Electrochemically Regulated Li Deposition by Crown Ether

The lithium-secondary battery is considered to be the most prospective electrochemical energy storage in the upcoming decades. However, its real application still much depends on the effective strategy toward Li dendrite growth. After years of effort, many successful works have been reported on improving the solid–electrolyte interphase (SEI), either via electrolyte optimization or building artificial SEI while intrinsically adjusting the electrochemical reduction of Li+ has been rarely mentioned.
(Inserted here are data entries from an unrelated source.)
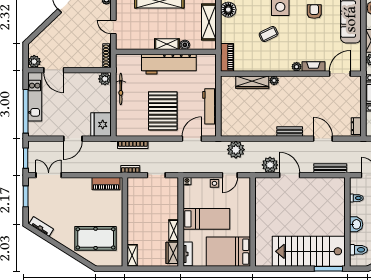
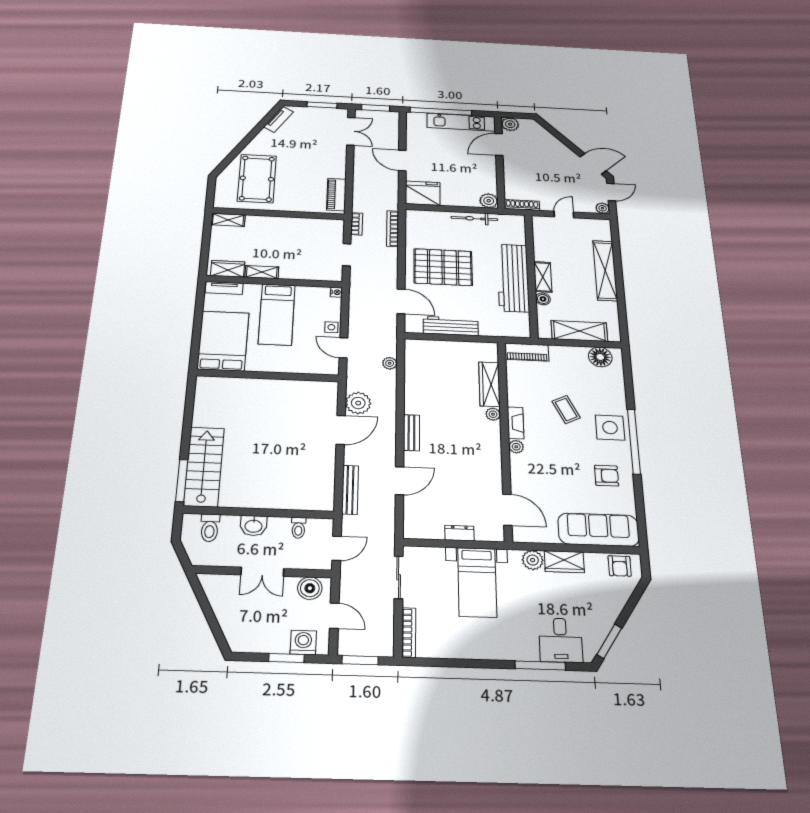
fireplace: (313, 66) -> (516, 423), moved
dresser: (356, 126) -> (459, 533), moved
plant: (236, 150) -> (390, 363), width x0.53, depth x0.53
stairs: (309, 251) -> (204, 467), width x0.73, depth x0.66

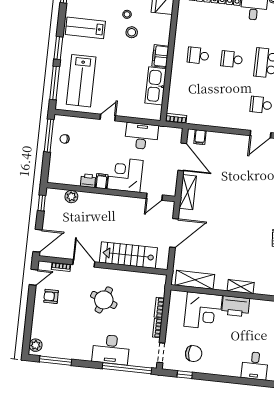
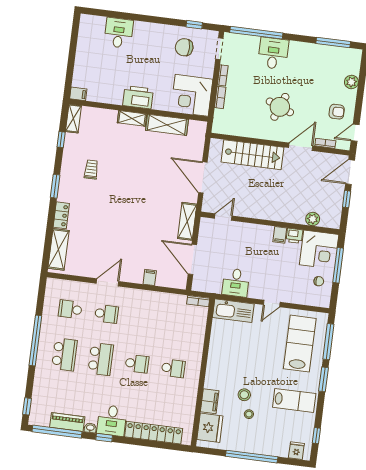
filing cabinet: (160, 56) -> (210, 401), moved
kitchen sink: (156, 86) -> (233, 311), moved, turned 90
window: (49, 136) -> (338, 265), moved
desk: (142, 136) -> (236, 283), width x0.73
filing cabinet: (200, 137) -> (150, 277), moved
corner desk: (125, 175) -> (319, 250), moved
window: (42, 203) -> (347, 199), moved
door: (174, 233) -> (203, 177), hinge flipped
door: (84, 263) -> (301, 147), swing flipped
shelving: (195, 280) -> (167, 125), moved
corner desk: (203, 311) -> (192, 95), moved, turned -90
plant: (36, 345) -> (351, 82), moved
desk: (111, 349) -> (273, 53), width x0.73

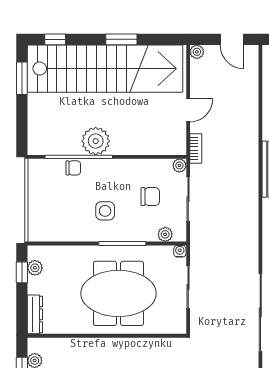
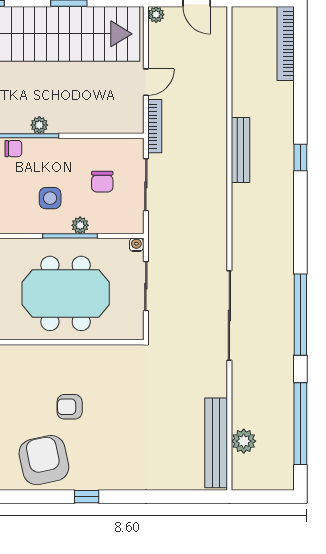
plant: (96, 141) -> (39, 125), width x0.53, depth x0.53
bookcase: (196, 148) -> (155, 126), width x1.56
plant: (179, 165) -> (136, 146), removed
chair: (150, 197) -> (102, 182), turned 90
plant: (165, 234) -> (80, 225), moved

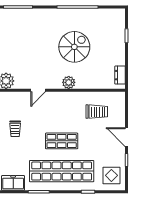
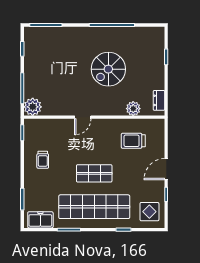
spiral stairs: (74, 47) -> (108, 69), turned 180
plant: (69, 82) -> (133, 109), moved
door: (38, 90) -> (83, 117), moved
trolley: (97, 112) -> (133, 141), turned 180
door: (127, 137) -> (166, 169), hinge flipped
Inspired by the successful works in the electroplating industry, in this paper, a Li-chelating agent, benzo-15-crown-5 (B15C5) was used to regulate Li-reduction kinetics from an electrochemical view. Owing to the coordination with Li+, Li+ + complex + e– → Li[complex] is generated and proved by a decreased i0 value. B15C5 confined within the PVC matrix has been coated on a Li anode. With thus-obtained B15C5-PVC-Li, dendrite growth has been significantly reduced and prolonged cycling has been observed in Li|Li symmetric cells. Electrochemically modulated Li deposition has been further accessed by the full cell of LiFePO4|Li, and 163 mA h/g capacity is stably released after 400 cycles at 1.0 mA/cm2. This study provides an alternate approach to address the dendrite growth issue and sheds more light on the Li-deposition kinetics.